According to a new study published in the Journal of Clinical Oncology, researchers have found that the addition of orteronel to prednisone did not improve overall survival in patients with metastatic castration-resistant prostate cancer that progressed following treatment with docetaxel.
Orteronel is an investigational, nonsteroidal, reversible, selective 17,20-lyase inhibitor. For the double-blind, multicenter phase 3 study, researchers enrolled 1,099 men with advanced castration-resistant prostate cancer who have progressed during or after docetaxel-based therapy and randomly assigned them to received prednisone 5mg twice daily in combination with orteronel 400mg or placebo.

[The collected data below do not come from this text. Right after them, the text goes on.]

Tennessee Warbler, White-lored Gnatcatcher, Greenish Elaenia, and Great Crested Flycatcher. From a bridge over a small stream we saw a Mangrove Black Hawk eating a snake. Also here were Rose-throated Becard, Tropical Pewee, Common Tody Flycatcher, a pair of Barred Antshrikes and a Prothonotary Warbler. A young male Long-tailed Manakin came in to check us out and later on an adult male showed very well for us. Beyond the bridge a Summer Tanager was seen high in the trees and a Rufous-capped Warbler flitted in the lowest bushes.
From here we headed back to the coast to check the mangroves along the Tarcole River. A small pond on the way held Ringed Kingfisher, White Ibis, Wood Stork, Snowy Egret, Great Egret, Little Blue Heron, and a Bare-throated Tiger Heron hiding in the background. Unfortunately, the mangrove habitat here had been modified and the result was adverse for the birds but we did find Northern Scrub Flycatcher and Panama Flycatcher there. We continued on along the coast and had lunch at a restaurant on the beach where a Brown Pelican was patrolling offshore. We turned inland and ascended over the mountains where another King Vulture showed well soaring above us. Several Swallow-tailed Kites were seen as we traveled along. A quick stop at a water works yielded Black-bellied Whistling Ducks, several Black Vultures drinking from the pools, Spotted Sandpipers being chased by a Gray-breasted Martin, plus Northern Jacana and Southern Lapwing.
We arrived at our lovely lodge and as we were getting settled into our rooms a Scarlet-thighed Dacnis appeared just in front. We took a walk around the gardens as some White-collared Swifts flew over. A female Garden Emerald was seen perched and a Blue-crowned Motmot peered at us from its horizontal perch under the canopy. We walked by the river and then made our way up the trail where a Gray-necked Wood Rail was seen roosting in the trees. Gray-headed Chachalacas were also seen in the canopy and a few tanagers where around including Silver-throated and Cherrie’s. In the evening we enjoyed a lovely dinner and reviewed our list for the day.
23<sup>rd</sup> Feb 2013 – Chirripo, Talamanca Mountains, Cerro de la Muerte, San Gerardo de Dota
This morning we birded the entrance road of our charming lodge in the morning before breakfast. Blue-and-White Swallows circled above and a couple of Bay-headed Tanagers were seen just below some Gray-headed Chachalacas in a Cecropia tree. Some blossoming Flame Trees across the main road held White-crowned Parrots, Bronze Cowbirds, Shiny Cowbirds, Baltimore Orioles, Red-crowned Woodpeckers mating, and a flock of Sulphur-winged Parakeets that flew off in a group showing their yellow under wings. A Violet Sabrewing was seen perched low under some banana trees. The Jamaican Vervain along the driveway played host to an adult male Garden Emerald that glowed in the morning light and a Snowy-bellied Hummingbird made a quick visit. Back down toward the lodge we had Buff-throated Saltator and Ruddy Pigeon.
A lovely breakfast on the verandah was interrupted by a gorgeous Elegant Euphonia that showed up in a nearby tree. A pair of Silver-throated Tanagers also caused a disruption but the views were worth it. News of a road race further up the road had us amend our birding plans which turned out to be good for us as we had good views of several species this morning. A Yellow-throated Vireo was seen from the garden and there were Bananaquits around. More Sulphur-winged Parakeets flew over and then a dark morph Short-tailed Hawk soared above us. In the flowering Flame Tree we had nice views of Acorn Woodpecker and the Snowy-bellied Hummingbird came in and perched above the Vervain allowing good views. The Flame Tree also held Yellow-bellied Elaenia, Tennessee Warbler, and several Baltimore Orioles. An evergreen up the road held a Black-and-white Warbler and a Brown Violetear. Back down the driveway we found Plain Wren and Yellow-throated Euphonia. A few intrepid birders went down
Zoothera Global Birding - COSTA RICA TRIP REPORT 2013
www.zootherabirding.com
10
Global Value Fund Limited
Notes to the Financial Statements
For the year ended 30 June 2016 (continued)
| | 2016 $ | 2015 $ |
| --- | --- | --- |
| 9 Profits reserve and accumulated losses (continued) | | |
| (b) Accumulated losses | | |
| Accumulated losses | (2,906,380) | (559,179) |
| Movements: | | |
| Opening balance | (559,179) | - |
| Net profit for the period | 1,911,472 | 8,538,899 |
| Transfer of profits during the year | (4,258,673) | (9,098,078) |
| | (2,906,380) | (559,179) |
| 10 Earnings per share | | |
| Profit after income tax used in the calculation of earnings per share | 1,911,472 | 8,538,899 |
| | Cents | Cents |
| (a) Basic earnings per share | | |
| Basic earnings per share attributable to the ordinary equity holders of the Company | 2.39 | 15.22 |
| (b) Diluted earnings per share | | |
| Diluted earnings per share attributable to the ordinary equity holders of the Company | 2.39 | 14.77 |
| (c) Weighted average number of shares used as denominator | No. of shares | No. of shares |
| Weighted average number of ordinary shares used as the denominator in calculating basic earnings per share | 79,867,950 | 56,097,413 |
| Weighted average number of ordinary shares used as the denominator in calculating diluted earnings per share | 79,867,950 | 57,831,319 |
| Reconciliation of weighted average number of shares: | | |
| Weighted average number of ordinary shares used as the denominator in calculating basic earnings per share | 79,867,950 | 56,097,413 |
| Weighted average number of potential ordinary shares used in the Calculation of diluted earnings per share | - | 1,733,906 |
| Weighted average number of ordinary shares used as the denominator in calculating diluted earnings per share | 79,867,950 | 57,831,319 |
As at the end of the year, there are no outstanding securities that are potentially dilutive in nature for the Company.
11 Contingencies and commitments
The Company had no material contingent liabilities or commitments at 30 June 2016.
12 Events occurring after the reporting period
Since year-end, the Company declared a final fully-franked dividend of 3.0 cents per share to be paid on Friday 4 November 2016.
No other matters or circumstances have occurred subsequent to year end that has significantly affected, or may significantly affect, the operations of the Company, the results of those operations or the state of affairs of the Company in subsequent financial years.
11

Results showed that the median overall survival was 17.0 months and 15.2 months for the orteronel-prednisone and placebo-prednisone groups, respectively (HR = 0.886; 95% CI: 0.739 - 1.062; P = 0.190). Despite no improvement in overall survival, researchers found orteronel-prednisone improved radiographic progression-free survival (median, 8.3 vs 5.7 months; HR = 0.760; 95% CI: 0.653 - 0.885; P < 0.001).
In addition, orteronel-prednisone decreased PSA ≥50% in 25% of patients compared with 10% of the placebo-prednisone patients. In regard to safety, nausea, vomiting, fatigue, and increased amylase were more frequently observed in the orteronel-prednisone group than the placebo-orteronel group.
Although there was no significant improvement in overall survival, the findings suggest that orteronel-prednisone has antitumor activity.
This study examined orteronel in patients with metastatic castration-resistant prostate cancer that progressed after docetaxel therapy. The study did not meet the primary end point of OS. Longer rPFS and a higher PSA50 rate with orteronel-prednisone indicate antitumor activity.